I've been reading Huruki Murakami's 'What I Talk About When I Talk About Running,' his memoir about being a novelist and a long time runner. It's a good time for me to read stuff like this because it's helping me refocus as I'm finally coming back to life.
He writes about how running is much like writing and how it balances his life. For me, running has been a little bit of a struggle lately. I can not reconcile what I know to be my potential and what I'm actually doing lately on the roads. I've felt sluggish even though I've been upping the frequency of my running.
That has changed over the past few days and week. The past few sessions, seemingly out of nowhere, I'm getting my groove back.
It's true that there are different sorts of running and I think that in the past 800 or so posts that I've written on this blog, it's likely that I've skewed towards the longer distances. I remember the first time I tried a 20K run, years ago on a summer day. I had everything wrong, no hat to sop up the sweat, not enough water to rehydrate and not enough shade to protect me from the rays. But after the run, I felt happy, exhausted and exhilarated.
We write, us long distance runners, about the runner's high. There's widespread debate and there seems to be enough of a divide of those who think it exists and others who get the high when they stop running (my favourite quote from the Spirit of the Marathon documentary). Me, I every time I embark on a long run, the first 6 kilometres feel bad. I can never get into it and my lungs and heart just seem out of synch. My body needs that half hour or so to realize that I'm about to ask a hell of a lot more of it.
Today's run was a return to those days. It was sunny, bright, cold but the type of chill that a runner relishes. We build up plenty of heats with each successive kilometre.
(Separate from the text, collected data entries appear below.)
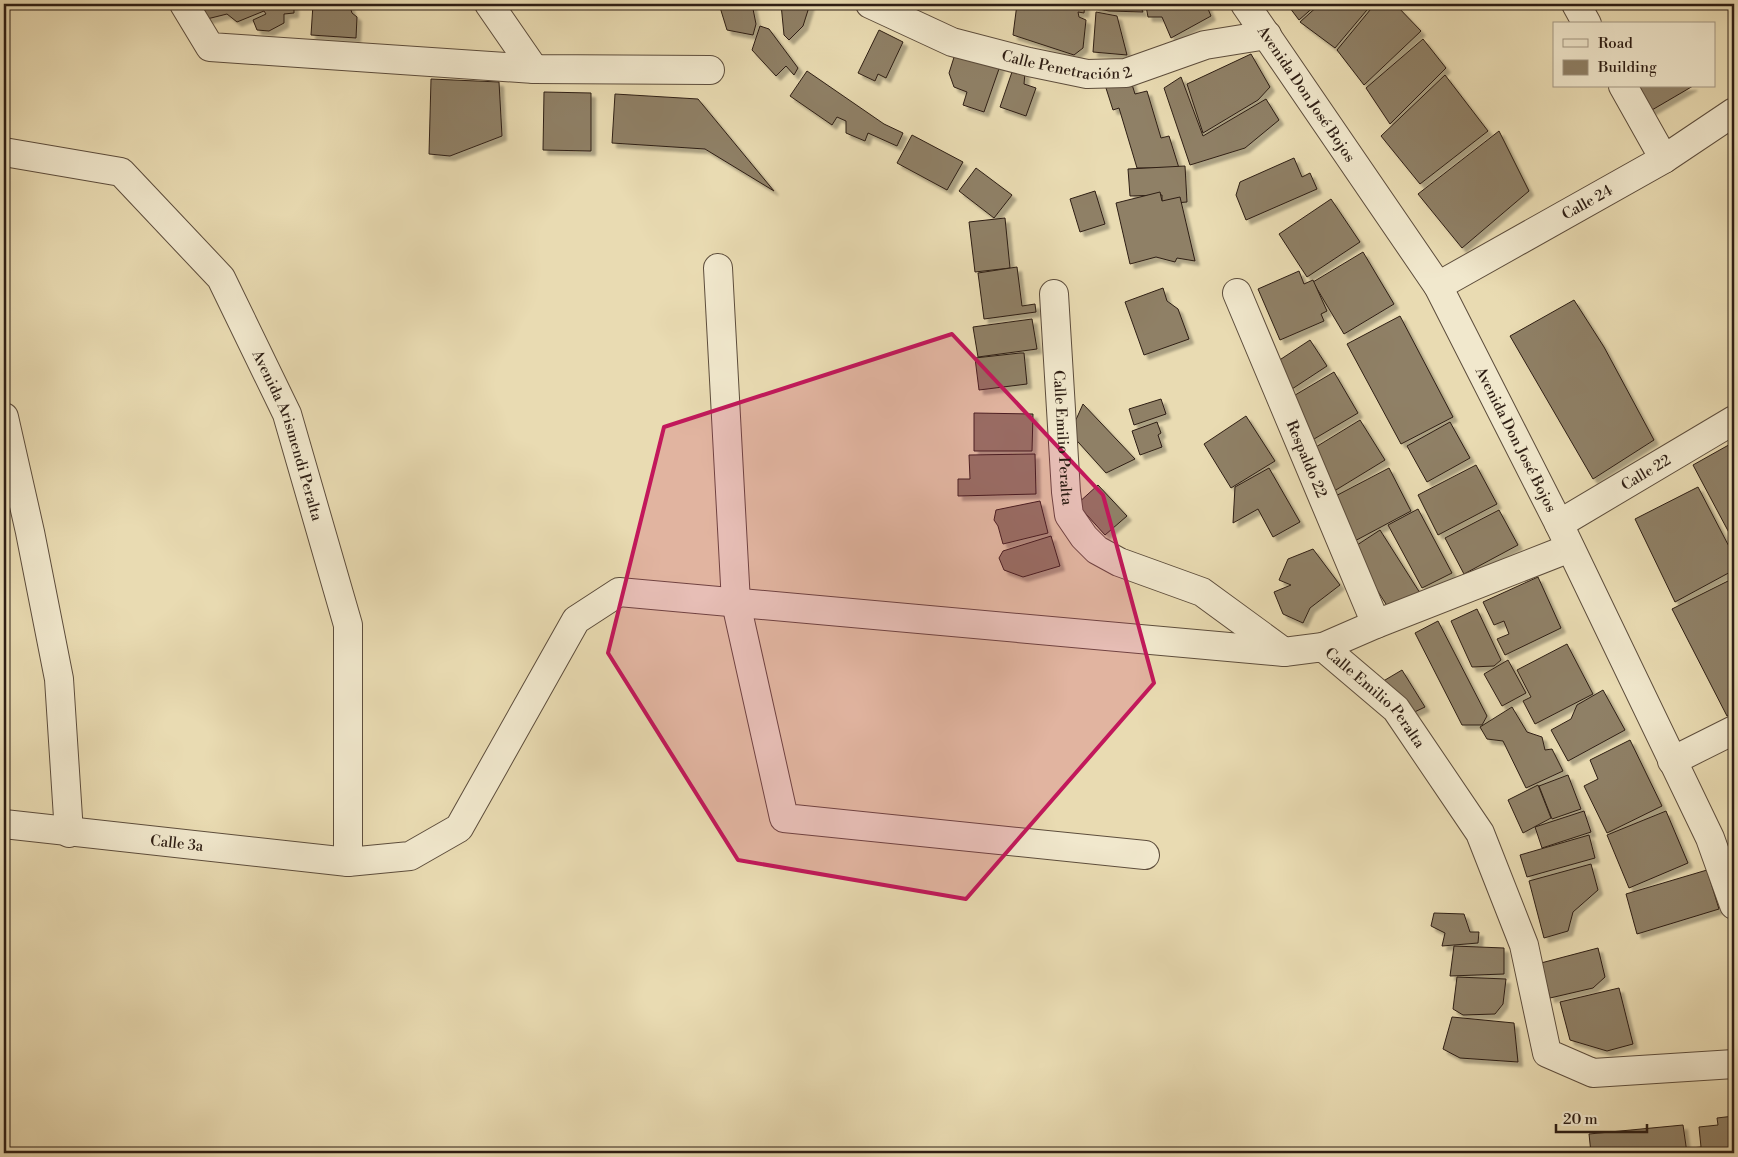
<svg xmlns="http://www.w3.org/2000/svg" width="1738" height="1157" viewBox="0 0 1738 1157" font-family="'Libre Bodoni',serif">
<defs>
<filter id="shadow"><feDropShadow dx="4.5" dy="4.5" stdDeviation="1" flood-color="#0004"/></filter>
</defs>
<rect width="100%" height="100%" fill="#e9dbb2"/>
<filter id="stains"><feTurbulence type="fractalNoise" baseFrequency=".004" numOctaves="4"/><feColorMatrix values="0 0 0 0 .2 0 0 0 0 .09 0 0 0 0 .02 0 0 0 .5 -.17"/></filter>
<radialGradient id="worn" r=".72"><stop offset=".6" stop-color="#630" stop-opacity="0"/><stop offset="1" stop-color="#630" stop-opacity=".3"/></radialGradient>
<g fill="#8f8066" stroke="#2e1e14" filter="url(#shadow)">
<polygon points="199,4 294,4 294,13 284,14 284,23 269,31 257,30 253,20 266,14 264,11 237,22 227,14 203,20"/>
<polygon points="313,4 349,4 352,13 357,17 356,38 311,35"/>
<polygon points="719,4 752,4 756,24 753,35 727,30"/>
<polygon points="781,4 810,4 803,26 789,40 784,35"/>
<polygon points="1017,4 1085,4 1084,13 1078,12 1079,17 1086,20 1083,48 1074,55 1013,35"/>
<polygon points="1094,4 1139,4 1143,12 1109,11 1094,8"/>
<polygon points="1151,4 1206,4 1211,16 1171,38 1162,17 1148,17 1146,6"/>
<polygon points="1287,4 1317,4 1299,20"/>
<polygon points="1320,4 1372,4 1335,48 1300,22"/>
<polygon points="1375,4 1395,4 1421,31 1364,85 1337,50"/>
<polygon points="1096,12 1117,16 1127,55 1093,52"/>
<polygon points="760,26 769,29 798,68 794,75 786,66 776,76 752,50"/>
<polygon points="879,30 903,42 886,78 878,74 875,81 858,73"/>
<polygon points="1423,39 1446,68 1390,124 1366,88"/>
<polygon points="956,51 1000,66 984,112 963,105 967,92 954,87 949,73"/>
<polygon points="1251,54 1270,87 1258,100 1203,133 1187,84"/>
<polygon points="1013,69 1025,73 1024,84 1036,88 1026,116 1000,107"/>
<polygon points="807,71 884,124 903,133 897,146 868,133 865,141 846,133 846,121 837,117 832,125 790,96"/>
<polygon points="1445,75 1488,131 1420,184 1381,136"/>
<polygon points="1181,77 1203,136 1266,99 1279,120 1245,148 1190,165 1164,88"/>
<polygon points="1130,78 1135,94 1147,91 1161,138 1169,136 1179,168 1137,168 1119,108 1113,110 1105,85"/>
<polygon points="431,79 499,82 502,136 450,156 429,154"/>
<polygon points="1623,86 1693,86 1640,117"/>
<polygon points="544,92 591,93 591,151 543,150"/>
<polygon points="615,94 698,99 774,191 705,149 612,143"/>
<polygon points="1499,131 1529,191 1462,248 1418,194"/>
<polygon points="912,135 963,162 947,190 897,163"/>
<polygon points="1294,158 1302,177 1310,173 1317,189 1246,220 1236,195 1240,182"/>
<polygon points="1185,166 1187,202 1162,204 1162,195 1130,196 1128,169"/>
<polygon points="976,168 1012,195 994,218 959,191"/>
<polygon points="1095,191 1105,224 1080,232 1070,199"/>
<polygon points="1160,192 1162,201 1180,197 1195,261 1177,258 1175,262 1156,257 1130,264 1116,203"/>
<polygon points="1331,199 1360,242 1307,277 1279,234"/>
<polygon points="1005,218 1010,268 975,272 969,222"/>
<polygon points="1363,252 1394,304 1344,334 1313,282"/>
<polygon points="1017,267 1022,306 1035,304 1036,312 984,319 978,273"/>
<polygon points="1299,271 1304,284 1313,280 1327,311 1321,314 1324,321 1280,340 1258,289"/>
<polygon points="1163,288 1167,301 1178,309 1189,339 1144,355 1125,302"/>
<polygon points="1574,300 1604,347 1654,440 1593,479 1510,336"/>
<polygon points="1400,316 1453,417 1401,444 1347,344"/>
<polygon points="1032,319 1037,349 978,357 973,327"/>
<polygon points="1310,340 1327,366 1292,389 1275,363"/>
<polygon points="1020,353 1024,353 1027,384 979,390 975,358"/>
<polygon points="1334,372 1358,413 1309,442 1285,401"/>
<polygon points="1161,399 1166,414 1134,425 1129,409"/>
<polygon points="1083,404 1135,459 1106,473 1070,433"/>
<polygon points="974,413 1033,414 1032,451 974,451"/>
<polygon points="1246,416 1275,461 1231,488 1204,444"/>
<polygon points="1360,420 1385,460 1331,493 1306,453"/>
<polygon points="1157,422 1161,433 1158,435 1162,447 1140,455 1132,431"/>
<polygon points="1450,422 1470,458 1427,482 1407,446"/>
<polygon points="1734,442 1734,542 1693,465"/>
<polygon points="1035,454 1036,494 958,496 958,479 970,479 969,455"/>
<polygon points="1476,465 1497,504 1438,535 1418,495"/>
<polygon points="1269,468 1300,522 1273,537 1258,509 1233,523 1235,487"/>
<polygon points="1389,468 1411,511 1351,543 1328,500"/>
<polygon points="1098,485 1127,516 1105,535 1077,504"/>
<polygon points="1698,487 1734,556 1734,570 1675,602 1635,519"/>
<polygon points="1040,501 1048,533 1003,544 998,526 994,520 996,510"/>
<polygon points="1418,509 1452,573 1422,588 1388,525"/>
<polygon points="1499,510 1518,545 1464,574 1445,538"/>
<polygon points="1380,530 1420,593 1391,612 1351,549"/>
<polygon points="1051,536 1060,566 1023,577 1004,570 999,558 1003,551"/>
<polygon points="1313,549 1340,585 1310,608 1303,623 1283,614 1274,592 1291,585 1279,580 1288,559"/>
<polygon points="1538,577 1561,628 1505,655 1497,639 1509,634 1504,621 1494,625 1483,602"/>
<polygon points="1734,578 1734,712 1727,716 1672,609"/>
<polygon points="1477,609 1501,660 1494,666 1472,667 1451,621"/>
<polygon points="1438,621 1487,716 1482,725 1462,725 1415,633"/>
<polygon points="1567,644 1593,694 1535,724 1523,701 1531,697 1517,670"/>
<polygon points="1508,660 1526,693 1502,706 1484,674"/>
<polygon points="1402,670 1425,707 1404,717 1380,683"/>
<polygon points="1603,690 1625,730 1568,761 1551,730 1571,719 1577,705"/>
<polygon points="1512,707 1527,732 1542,737 1545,750 1552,749 1563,771 1526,788 1503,741 1487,739 1480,727"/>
<polygon points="1630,740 1662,806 1607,833 1584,786 1598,779 1590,760"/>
<polygon points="1568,775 1581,809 1552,819 1539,786"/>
<polygon points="1538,785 1551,818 1523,833 1508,800"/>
<polygon points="1584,811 1591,832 1542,848 1535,827"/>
<polygon points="1666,811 1688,863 1629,888 1607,835"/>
<polygon points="1589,835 1595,858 1527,877 1520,855"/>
<polygon points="1591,864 1598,890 1573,912 1568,931 1544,938 1529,881"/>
<polygon points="1707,870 1719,909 1637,934 1626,894"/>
<polygon points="1434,913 1464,914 1470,932 1479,932 1478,943 1442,946 1445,933 1431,926"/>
<polygon points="1454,946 1504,948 1504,974 1450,976"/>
<polygon points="1598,948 1605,977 1593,988 1550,998 1541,963"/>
<polygon points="1457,977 1506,979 1503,1004 1495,1014 1463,1015 1453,1009"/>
<polygon points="1619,988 1633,1044 1607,1051 1570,1040 1560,1002"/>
<polygon points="1452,1017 1514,1023 1518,1062 1460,1058 1443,1049"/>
<polygon points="1734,1116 1734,1153 1692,1153 1691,1148 1701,1147 1699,1127 1718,1125 1717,1118"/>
<polygon points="1683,1125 1687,1153 1591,1153 1589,1134"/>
</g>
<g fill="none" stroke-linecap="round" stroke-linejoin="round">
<defs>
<g id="minor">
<polyline points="184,4 210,47 534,69 710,70"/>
<polyline points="489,4 534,69"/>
<path id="s1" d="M 870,4 L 952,42 L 1029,62 L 1087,74 L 1126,73 L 1205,45 L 1267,35"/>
<path id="s2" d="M 1245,4 L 1438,286 L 1559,524 L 1710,838 L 1734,905"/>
<polyline points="1576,4 1587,24"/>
<polyline points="1623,86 1664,159"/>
<path id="s3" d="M 4,152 L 121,172 L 221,278 L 287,414 L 348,625 L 348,862"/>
<polyline points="718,268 736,603 784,818 1145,855"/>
<path id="s4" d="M 1438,286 L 1664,159 L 1734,112"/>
<path id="s5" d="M 1237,293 L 1376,624"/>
<path id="s6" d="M 1054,294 L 1066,492 L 1069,515 L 1084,537 L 1097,550 L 1119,562 L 1202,592 L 1284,652 L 1323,647 L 1396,709 L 1480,833 L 1524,945 L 1547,1053 L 1593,1073 L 1734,1064"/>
<polyline points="4,417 30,532 59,679 69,833"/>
<path id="s7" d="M 1559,524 L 1734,420"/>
<polyline points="1323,647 1376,624 1570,548"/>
<polyline points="1672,761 1734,730"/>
<path id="s8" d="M 4,824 L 348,862 L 410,856 L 459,828 L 576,620 L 619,592 L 1284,652"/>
</g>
</defs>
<use href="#minor" stroke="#5d4d3c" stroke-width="30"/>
<use href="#minor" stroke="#f1e8cd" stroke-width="28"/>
</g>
<path fill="#c2185b" fill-opacity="0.2" stroke="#c2185b" stroke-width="4" stroke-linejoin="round" d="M 952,334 L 1103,495 L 1154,683 L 966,899 L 738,860 L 608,653 L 664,427 Z"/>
<g text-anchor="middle" stroke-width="5" stroke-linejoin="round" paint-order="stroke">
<g font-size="15" fill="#2e1e14" stroke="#f1e8cd">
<text dy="5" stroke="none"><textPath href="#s1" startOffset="208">Calle Penetración 2</textPath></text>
<text dy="5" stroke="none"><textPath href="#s2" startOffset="109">Avenida Don José Bojos</textPath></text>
<text dy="5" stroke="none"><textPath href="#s4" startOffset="171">Calle 24</textPath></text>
<text dy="5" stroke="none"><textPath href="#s3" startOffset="436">Avenida Arismendi Peralta</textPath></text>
<text dy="5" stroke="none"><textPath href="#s6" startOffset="144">Calle Emilio Peralta</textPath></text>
<text dy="5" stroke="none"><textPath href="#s2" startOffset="514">Avenida Don José Bojos</textPath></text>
<text dy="5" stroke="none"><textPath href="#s5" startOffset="180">Respaldo 22</textPath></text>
<text dy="5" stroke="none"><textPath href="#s7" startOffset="101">Calle 22</textPath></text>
<text dy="5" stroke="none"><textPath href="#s6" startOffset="594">Calle Emilio Peralta</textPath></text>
<text dy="5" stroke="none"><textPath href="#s8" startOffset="174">Calle 3a</textPath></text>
</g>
</g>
<rect width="1738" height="1157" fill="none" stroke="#e9dbb2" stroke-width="20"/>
<rect x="5" y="5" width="1728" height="1147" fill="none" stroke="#2e1e14" stroke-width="2.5"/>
<rect x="10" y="10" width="1718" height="1137" fill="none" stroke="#2e1e14"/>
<rect x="1553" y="22" width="162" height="65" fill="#f1e8cd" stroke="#a39783"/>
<rect x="1563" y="39" width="25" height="8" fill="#f1e8cd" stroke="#a39783"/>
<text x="1598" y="48" font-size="15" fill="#2e1e14">Road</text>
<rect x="1563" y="60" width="25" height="15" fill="#8f8066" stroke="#a39783"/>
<text x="1598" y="72" font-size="15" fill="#2e1e14">Building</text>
<path d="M1556 1124v8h91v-8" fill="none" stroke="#2e1e14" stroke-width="2.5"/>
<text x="1563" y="1124" font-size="15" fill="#2e1e14" stroke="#f1e8cd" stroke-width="4" paint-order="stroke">20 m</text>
<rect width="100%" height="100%" filter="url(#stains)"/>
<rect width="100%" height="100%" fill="url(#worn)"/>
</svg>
My first five ranged from from 5:11 to 5:30 kilometres. I felt ugh. I turned a corner and into city streets. By the time I reached the 10th kilometre, I had upped my pace to 5:06. I stopped about 11 kilometres in to admire the view of the lake, the sun glistening off its surface, I had come 10 kilometres to get this view, then I was on my way again.
Then something happened. I started running on streets to give the pedestrians the sidewalk, and I started flying. 4:53s, 4:36s, I started to find my running pace. During those last 8 kilometres, I was running on the same course that I ran the Scotiabank Marathon last year, and I remembered how I imploded in those last few miles and I got a lump in my throat, almost on the verge of tears of the memory of how well that day began and how horrible it ended. Today's run was just another long run, I've done countless of these 13+ plus milers, but it was something more. I was shaking off the winter on this spring-like day. I was refinding my stride and feeling the more powerful with every surge that I threw in. I was getting the heart back up there, I was breathing hard and for that last blissful hour, I was refinding my pace and I felt like a giddy kid doing so.
This is the longest run of this year and in those miles, I rediscovered the long distance runner in myself emerge. He threw down a 4:33 22nd kilometre and for good measure, another one. My pace is back, and although the winter will come back, I'm ready for the season. At the very end, I felt happy, exhausted and exhilarated.
14.92 miles in 2:00:38.
So I've run 40 miles for the week, and I'm just getting started. To get things rolling, I've signed up for four races in the coming months, the calendar is being set.